[WHAT TO WORK ON] What to return is the tail of the data, from the line that contains "For every layout" down to the last line, copied exactly.

··········

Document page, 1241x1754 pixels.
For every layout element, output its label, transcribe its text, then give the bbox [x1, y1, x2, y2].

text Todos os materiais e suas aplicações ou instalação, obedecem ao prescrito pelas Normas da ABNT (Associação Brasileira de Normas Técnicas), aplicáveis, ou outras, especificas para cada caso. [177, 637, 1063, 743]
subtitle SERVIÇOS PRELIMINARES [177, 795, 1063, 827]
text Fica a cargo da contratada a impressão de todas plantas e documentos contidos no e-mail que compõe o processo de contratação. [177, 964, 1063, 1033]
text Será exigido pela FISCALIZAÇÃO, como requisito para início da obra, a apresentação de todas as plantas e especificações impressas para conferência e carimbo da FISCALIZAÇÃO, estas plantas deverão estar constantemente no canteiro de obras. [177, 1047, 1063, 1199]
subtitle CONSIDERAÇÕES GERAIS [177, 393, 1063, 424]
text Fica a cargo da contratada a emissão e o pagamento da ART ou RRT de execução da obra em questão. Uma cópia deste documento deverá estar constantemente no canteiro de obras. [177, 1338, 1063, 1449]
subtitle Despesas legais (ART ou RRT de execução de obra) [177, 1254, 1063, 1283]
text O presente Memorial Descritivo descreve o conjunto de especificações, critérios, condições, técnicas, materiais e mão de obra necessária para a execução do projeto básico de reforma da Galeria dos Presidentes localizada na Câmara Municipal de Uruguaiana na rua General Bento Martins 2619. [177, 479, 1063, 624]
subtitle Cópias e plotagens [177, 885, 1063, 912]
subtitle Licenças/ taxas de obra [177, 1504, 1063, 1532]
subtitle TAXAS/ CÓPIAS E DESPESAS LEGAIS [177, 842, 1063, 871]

··········

[PROBLEM SOLUTION]
For every layout element, output its label, transcribe its text, then give the bbox [x1, y1, x2, y2].

text Todos os materiais e suas aplicações ou instalação, obedecem ao prescrito pelas Normas da ABNT (Associação Brasileira de Normas Técnicas), aplicáveis, ou outras, especificas para cada caso. [177, 637, 1063, 743]
subtitle SERVIÇOS PRELIMINARES [177, 795, 1063, 827]
text Fica a cargo da contratada a impressão de todas plantas e documentos contidos no e-mail que compõe o processo de contratação. [177, 964, 1063, 1033]
text Será exigido pela FISCALIZAÇÃO, como requisito para início da obra, a apresentação de todas as plantas e especificações impressas para conferência e carimbo da FISCALIZAÇÃO, estas plantas deverão estar constantemente no canteiro de obras. [177, 1047, 1063, 1199]
subtitle CONSIDERAÇÕES GERAIS [177, 393, 1063, 424]
text Fica a cargo da contratada a emissão e o pagamento da ART ou RRT de execução da obra em questão. Uma cópia deste documento deverá estar constantemente no canteiro de obras. [177, 1338, 1063, 1449]
subtitle Despesas legais (ART ou RRT de execução de obra) [177, 1254, 1063, 1283]
text O presente Memorial Descritivo descreve o conjunto de especificações, critérios, condições, técnicas, materiais e mão de obra necessária para a execução do projeto básico de reforma da Galeria dos Presidentes localizada na Câmara Municipal de Uruguaiana na rua General Bento Martins 2619. [177, 479, 1063, 624]
subtitle Cópias e plotagens [177, 885, 1063, 912]
subtitle Licenças/ taxas de obra [177, 1504, 1063, 1532]
subtitle TAXAS/ CÓPIAS E DESPESAS LEGAIS [177, 842, 1063, 871]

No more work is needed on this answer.